We all want to know our homes are safe and clean and, for those who have children, the concerns may have particular importance. Sometimes, however, even when we have the best will in the world, we might be doing more harm than good.
A fresh approach
A new study published online in Occupational & Environmental Medicine suggests that prolonged passive exposure to bleach may be linked to childhood infections — including those of the respiratory system. Scientists in Europe studied more than 9000 children in three groups. The subjects were aged between 6 and 12 and attended 54 schools situated in Utrecht in the Netherlands, Eastern and Central Finland and northern Spain.
Their parents were given a questionnaire that recorded the frequency of a variety of illnesses — flu, tonsillitis, sinusitis, bronchitis, otitis and pneumonia — that had occurred in their households in the previous 12 months. They were also asked whether bleach had been used at least once a week during the cleaning of their homes.
It was found that bleach was used most commonly used in Spain — 72 percent of those surveyed said they used it in the home— while Finland only reported 7 percent. At the same time, all the Spanish schools involved were cleaned with it while those in Finland were not.
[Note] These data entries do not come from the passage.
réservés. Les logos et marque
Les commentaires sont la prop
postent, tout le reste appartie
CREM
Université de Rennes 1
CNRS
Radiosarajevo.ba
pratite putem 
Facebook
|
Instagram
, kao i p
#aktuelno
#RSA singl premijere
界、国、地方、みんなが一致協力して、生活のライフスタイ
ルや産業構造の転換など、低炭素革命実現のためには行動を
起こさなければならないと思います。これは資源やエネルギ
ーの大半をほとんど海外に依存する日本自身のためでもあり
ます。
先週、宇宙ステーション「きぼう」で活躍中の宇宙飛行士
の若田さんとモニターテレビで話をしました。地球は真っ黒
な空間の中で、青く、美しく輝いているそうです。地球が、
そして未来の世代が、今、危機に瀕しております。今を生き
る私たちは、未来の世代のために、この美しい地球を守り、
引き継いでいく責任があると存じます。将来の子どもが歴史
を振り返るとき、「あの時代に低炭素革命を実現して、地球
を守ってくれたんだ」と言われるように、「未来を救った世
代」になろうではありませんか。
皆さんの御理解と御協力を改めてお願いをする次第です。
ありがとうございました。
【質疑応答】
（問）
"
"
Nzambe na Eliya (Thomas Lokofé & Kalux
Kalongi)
The scientists also considered other influential factors in their study: the incidence of passive smoking, the presence of household mold as well as the level of education that had been achieved by the parents.
With all these things taken into consideration, it was found that the number and frequency of infections were higher among children whose parents regularly used bleach to clean their homes. The risk of suffering a single bout of flu was 20 percent higher in the children whose homes were cleaned with bleach. For tonsillitis, the risk was 35 percent higher. Additionally, for the same households, the risk of any recurrent infection was 18 percent higher than in an environment without bleach. The researchers say that, although the effects on health are “modest,” they should still be considered a significant public health concern and suggest more research is needed.
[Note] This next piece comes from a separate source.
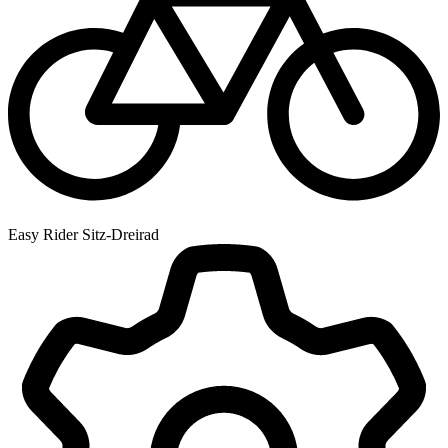
Easy Rider Sitz-Dreirad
The authors of the study admit that their work is not entirely conclusive. The questionnaire collected no information about other cleaning products used nor was the precise nature and extent of the use of bleach in each home recorded, meaning that precise figures relating to exposure are hard to ascertain. The results are therefore observation rather than irrefutable — although the researchers add that their figures do back other studies indicating a link between cleaning products and respiratory symptoms and inflammation.
They conclude that “[t]he high frequency of use of disinfecting cleaning products, caused by the erroneous belief, reinforced by advertising, that our homes should be free of microbes, makes the modest effects reported in our study of public health concern.” We’ve covered society’s addiction to cleanliness before. The “hygiene hypothesis” suggests that the more we alienate our immune systems from those factors which stimulate our immune system, the more we open ourselves to infections and the development of allergic reactions.
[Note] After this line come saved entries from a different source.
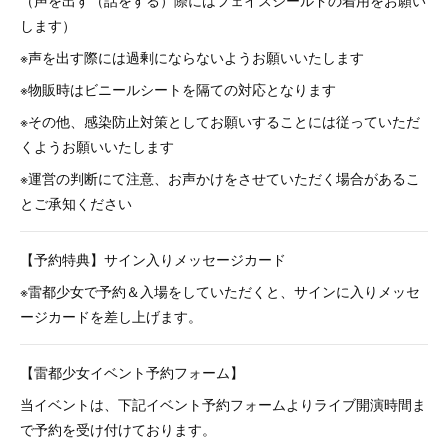
（声を出す（話をする）際にはフェイスシールドの着用をお願い
します）
※声を出す際には過剰にならないようお願いいたします
※物販時はビニールシートを隔ての対応となります
※その他、感染防止対策としてお願いすることには従っていただ
くようお願いいたします
※運営の判断にて注意、お声かけをさせていただく場合があるこ
とご承知ください
【予約特典】サイン入りメッセージカード
※雷都少女で予約＆入場をしていただくと、サインに入りメッセ
ージカードを差し上げます。
【雷都少女イベント予約フォーム】
当イベントは、下記イベント予約フォームよりライブ開演時間ま
で予約を受け付けております。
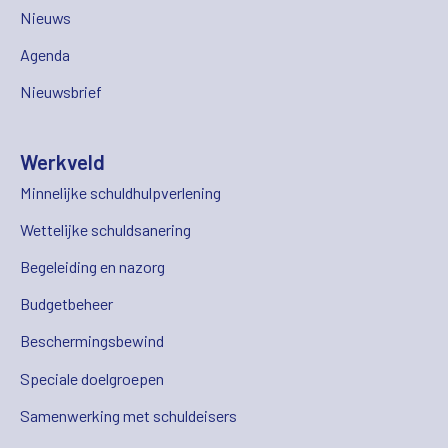
Nieuws
Agenda
Nieuwsbrief
Werkveld
Minnelijke schuldhulpverlening
Wettelijke schuldsanering
Begeleiding en nazorg
Budgetbeheer
Beschermingsbewind
Speciale doelgroepen
Samenwerking met schuldeisers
The scientists also argue, however, that this sterilized environment might not be the only problem. They suggest that the irritant properties of volatile or airborne compounds generated during the cleaning process may damage the lining of lung cells, sparking inflammation and making it easier for infections to take hold. They say bleach may even suppress the immune system.
A clean bill of health
The Centers for Disease Control (CDC) have plenty to say about cleaning with bleach. The first item on their list is knowing the difference between cleaning, disinfecting and sanitizing. Though disinfecting — that is, removing germs — is often important, there are more ways to remove germs than by throwing bleach at them. Importantly, disinfecting kills germs but doesn’t necessarily remove them or dirt from your surfaces. Cleaning — with soap or detergent — will remove the dirt that harbors the germs that cause infections. Sanitizing with, for example, an alcohol based cleaner, “lowers the number of germs…to a safe level, as judged by public health standards.” The CDC also strongly advises using the products that you choose safely. Always properly ventilate rooms — particularly when using bleach. Keep the doors closed and keep children away from volatile substances. As well as gloves, you might want to wear something yourself over your mouth and nose while cleaning — nobody’s invulnerable.
Basically: use caution and moderation. Follow the instructions and warnings on packaging carefully and go easy on yourself and your loved ones. You might think that keeping your home or school clean is a sound method for preventing health problems — and so it is. Just be sure you don’t throw the baby out with the bathwater.